Tiens, même s’il fait très froid à Paris, avec de la neige annoncée pour les heures qui viennent, on est très heureux de faire la queue devant le Café de la Danse, salle éminemment chaleureuse, qui renoue son partenariat avec le joli (et bien nécessaire) festival les Femmes s’en Mêlent après quelques années de rupture (?). Avec les rares et passionnants RVG, et la nouvelle sensation de la scène belge (qui n’en manque pourtant pas, de sensations !), Ada Oda, c’était la garantie d’une soirée réussie !
19h30 : En attendant le double plat de résistance, c’est PIOOG. Et PIOOG, c’est un tout nouveau duo français, constitué de deux artistes qui ne sont pas tout nouveaux, qui ont « de la bouteille », Armelle Pioline et Sébastien Hoog (d’où l’équation Pio+Og !), avec le renfort d’un batteur dont l’image est projetée sur un drap tendu derrière eux qui fait office d’écran. Et ce soir, aux Femmes s’en Mêlent, eh bien ce n’est ni plus ni moins que leur premier concert. Armelle, vêtue d’une combinaison argentée de mauvais goût, chante plutôt bien des chansons à mi-chemin entre variété-yéyé française et rock garage. Sébastien l’accompagne à la guitare et à la basse, mais il faut bien admettre qu’il vaudrait mieux qu’il se dispense de chanter, lui. Avec tout le respect qu’on leur doit, tout ça n’est pas très convaincant, et nous ne parlons pas que de la mise en place, logiquement encore incertaine. Comme ils reprennent le génial Blister in the Sun des Violent Femmes – qu’Armelle nous dit avoir adorés quand elle avait 15 ans -, il est difficile de ne pas avoir envie de tout leur pardonner. Mais quand même, il y a des limites à notre bienveillance…
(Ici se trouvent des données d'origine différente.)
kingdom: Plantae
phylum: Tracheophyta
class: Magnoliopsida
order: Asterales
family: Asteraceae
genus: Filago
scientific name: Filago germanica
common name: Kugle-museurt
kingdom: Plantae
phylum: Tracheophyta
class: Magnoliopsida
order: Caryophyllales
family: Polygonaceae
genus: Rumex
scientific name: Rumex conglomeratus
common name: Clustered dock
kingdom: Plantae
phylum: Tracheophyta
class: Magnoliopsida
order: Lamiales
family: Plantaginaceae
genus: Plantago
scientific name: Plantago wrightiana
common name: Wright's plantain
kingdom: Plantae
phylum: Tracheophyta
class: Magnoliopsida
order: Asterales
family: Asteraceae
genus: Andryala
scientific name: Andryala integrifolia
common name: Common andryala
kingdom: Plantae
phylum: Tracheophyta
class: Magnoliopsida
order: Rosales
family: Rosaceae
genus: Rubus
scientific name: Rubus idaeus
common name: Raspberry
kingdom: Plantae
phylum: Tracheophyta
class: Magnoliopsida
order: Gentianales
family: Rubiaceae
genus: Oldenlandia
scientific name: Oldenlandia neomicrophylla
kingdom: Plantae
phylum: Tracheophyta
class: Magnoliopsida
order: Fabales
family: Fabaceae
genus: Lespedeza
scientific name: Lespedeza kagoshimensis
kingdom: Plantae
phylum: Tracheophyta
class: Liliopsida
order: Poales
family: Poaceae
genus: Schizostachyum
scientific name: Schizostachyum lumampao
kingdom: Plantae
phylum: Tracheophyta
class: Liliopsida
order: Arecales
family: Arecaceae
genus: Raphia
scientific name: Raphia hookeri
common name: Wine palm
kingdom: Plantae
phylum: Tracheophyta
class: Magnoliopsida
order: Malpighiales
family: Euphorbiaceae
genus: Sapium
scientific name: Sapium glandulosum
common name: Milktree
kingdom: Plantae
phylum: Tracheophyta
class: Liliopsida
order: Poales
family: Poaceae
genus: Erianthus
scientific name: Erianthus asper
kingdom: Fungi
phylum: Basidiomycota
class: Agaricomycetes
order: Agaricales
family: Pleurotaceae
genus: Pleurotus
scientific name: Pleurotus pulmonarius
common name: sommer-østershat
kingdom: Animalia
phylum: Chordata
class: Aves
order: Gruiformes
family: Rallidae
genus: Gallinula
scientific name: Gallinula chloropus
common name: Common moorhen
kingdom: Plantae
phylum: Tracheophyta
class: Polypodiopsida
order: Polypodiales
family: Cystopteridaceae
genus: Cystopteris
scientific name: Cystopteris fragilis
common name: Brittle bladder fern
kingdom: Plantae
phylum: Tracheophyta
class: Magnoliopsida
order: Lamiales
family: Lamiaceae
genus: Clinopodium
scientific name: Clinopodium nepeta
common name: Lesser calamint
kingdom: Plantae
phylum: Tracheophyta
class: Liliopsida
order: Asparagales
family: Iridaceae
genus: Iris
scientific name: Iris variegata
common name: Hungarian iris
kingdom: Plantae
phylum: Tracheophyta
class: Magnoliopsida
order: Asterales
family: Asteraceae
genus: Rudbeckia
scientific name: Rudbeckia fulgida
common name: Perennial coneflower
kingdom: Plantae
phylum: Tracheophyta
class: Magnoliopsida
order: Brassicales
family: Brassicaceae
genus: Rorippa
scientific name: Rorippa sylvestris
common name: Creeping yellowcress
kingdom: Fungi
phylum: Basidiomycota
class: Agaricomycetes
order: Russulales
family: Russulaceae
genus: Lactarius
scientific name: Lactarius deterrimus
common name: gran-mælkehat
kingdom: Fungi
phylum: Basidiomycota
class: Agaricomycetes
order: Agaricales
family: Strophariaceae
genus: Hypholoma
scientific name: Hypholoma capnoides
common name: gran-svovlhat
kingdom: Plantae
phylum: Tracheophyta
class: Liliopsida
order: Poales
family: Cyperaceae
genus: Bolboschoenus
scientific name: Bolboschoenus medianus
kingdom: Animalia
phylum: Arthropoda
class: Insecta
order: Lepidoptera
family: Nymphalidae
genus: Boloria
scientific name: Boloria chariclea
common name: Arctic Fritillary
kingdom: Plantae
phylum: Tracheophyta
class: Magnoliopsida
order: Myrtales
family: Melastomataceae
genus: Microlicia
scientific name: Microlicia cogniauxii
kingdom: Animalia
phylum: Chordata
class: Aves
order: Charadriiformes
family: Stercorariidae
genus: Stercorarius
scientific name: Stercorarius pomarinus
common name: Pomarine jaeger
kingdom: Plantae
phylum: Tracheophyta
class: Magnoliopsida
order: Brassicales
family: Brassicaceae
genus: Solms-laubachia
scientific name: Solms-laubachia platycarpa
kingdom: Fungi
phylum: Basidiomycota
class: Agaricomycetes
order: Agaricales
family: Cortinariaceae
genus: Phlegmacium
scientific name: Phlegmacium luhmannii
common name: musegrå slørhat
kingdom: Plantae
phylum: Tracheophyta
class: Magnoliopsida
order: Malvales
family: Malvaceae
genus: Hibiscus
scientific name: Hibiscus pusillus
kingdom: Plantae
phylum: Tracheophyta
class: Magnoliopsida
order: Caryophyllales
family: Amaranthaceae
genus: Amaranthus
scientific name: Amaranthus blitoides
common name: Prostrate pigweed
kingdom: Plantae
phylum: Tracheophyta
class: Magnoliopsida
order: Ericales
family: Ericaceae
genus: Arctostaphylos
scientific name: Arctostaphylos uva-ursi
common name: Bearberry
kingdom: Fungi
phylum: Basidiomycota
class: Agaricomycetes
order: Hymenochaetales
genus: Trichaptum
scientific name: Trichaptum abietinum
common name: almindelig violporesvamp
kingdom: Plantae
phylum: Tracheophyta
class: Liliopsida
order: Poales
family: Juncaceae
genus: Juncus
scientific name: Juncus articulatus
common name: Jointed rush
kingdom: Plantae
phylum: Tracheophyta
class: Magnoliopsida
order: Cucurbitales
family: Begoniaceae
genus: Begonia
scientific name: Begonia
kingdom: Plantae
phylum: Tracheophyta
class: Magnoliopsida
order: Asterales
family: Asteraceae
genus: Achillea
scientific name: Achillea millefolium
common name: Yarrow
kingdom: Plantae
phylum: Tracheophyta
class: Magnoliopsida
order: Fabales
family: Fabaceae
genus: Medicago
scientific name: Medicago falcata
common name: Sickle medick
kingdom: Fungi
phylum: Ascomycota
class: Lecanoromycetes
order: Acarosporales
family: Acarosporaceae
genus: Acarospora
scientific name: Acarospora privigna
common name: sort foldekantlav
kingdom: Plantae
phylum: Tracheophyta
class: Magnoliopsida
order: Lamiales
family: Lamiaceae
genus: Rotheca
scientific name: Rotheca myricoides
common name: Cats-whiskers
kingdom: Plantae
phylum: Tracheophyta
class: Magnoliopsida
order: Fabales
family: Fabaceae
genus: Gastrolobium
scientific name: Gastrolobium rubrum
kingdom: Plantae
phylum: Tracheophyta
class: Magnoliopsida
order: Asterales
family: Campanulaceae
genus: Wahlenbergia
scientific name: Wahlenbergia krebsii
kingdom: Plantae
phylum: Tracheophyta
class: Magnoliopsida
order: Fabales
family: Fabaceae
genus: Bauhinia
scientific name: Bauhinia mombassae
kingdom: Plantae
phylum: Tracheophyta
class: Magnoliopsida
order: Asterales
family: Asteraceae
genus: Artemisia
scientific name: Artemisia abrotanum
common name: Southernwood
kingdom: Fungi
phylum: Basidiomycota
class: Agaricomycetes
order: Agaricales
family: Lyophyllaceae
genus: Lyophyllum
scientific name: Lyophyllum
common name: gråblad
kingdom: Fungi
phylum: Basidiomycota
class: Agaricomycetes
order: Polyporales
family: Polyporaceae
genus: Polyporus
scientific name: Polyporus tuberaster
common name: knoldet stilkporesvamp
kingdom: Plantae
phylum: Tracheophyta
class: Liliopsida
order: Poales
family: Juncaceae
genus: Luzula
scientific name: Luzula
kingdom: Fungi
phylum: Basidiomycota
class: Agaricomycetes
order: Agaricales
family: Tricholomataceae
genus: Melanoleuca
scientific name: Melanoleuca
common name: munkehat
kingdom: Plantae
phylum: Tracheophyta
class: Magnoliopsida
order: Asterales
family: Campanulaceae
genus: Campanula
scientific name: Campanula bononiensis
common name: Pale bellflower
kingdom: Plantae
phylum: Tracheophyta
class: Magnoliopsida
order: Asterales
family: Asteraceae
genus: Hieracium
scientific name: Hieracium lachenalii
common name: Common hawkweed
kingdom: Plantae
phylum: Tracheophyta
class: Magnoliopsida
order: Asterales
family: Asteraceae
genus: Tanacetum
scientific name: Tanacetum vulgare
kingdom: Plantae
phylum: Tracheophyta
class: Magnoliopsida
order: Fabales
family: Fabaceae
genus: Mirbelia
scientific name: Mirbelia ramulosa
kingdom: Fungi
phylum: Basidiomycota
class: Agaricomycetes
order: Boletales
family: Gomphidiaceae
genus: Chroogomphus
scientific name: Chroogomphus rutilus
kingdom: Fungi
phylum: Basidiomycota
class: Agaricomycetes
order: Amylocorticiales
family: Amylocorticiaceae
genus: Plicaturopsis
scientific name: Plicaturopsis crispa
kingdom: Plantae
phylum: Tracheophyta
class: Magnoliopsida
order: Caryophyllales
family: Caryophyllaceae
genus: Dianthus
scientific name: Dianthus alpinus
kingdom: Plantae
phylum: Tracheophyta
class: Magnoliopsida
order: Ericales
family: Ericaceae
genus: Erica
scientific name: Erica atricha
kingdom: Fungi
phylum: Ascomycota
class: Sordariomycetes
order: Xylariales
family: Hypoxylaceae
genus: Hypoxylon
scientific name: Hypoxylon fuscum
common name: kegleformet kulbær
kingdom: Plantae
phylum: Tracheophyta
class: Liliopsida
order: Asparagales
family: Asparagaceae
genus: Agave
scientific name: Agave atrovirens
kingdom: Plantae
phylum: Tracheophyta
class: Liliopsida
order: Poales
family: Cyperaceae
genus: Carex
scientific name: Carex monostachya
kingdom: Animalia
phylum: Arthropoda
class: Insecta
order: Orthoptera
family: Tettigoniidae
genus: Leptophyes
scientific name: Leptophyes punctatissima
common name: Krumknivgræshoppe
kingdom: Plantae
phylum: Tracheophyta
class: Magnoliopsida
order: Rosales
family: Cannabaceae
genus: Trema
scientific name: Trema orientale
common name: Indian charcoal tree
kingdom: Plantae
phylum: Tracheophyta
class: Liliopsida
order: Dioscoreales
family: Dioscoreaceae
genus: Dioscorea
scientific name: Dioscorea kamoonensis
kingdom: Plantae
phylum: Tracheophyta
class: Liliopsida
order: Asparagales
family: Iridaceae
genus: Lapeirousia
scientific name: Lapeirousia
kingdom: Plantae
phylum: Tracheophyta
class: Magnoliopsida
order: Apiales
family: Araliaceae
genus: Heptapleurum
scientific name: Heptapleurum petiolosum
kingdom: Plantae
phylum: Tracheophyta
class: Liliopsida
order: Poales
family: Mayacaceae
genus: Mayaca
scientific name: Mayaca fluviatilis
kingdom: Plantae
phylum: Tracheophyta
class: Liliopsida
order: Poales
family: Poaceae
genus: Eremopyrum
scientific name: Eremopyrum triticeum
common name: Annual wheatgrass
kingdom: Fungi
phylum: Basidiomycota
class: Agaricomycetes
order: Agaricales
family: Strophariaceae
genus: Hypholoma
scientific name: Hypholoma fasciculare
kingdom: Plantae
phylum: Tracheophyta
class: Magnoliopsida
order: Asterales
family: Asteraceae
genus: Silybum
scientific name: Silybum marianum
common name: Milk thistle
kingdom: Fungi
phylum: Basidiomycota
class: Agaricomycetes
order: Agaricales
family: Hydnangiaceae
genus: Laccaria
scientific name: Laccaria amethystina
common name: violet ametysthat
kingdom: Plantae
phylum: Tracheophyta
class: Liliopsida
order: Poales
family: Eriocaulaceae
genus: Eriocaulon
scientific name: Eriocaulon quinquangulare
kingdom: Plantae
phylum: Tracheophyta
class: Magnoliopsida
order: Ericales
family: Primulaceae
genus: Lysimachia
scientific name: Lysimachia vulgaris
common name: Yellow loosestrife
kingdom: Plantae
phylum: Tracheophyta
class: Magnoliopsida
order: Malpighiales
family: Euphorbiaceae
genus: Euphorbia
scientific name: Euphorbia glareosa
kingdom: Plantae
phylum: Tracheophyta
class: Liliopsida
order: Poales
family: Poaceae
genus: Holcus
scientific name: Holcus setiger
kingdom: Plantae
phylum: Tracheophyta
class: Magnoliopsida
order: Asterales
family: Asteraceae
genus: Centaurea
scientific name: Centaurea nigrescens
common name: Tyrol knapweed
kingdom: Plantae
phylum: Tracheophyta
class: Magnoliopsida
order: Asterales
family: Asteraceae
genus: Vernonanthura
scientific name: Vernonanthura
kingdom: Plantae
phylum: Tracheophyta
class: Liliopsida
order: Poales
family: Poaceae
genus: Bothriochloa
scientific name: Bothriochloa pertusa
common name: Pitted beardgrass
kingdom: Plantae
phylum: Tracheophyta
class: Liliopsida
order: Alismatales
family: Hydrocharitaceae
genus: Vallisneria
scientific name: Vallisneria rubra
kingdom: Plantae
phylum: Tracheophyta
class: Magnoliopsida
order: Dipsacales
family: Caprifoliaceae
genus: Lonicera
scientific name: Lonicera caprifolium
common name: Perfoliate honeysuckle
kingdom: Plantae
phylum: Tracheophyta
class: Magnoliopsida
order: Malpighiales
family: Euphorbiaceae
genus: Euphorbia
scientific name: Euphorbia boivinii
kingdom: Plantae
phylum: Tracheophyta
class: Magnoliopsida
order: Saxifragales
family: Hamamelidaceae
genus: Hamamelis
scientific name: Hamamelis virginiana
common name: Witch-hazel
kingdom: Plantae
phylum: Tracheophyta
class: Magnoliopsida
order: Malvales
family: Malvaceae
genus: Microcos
20h15 : les Belges de Ada Oda, qui nous confirment très vite – et non sans humour – ne pas être Italiens, ont eu une idée improbable : mêler un punk rock très « ligne claire » à de la pure variété italienne ! Il faut préciser que la chanteuse, Victoria Barracato, est la fille de Frédéric François, et a de ce fait des origines siciliennes : on dit ça, on ne dit rien.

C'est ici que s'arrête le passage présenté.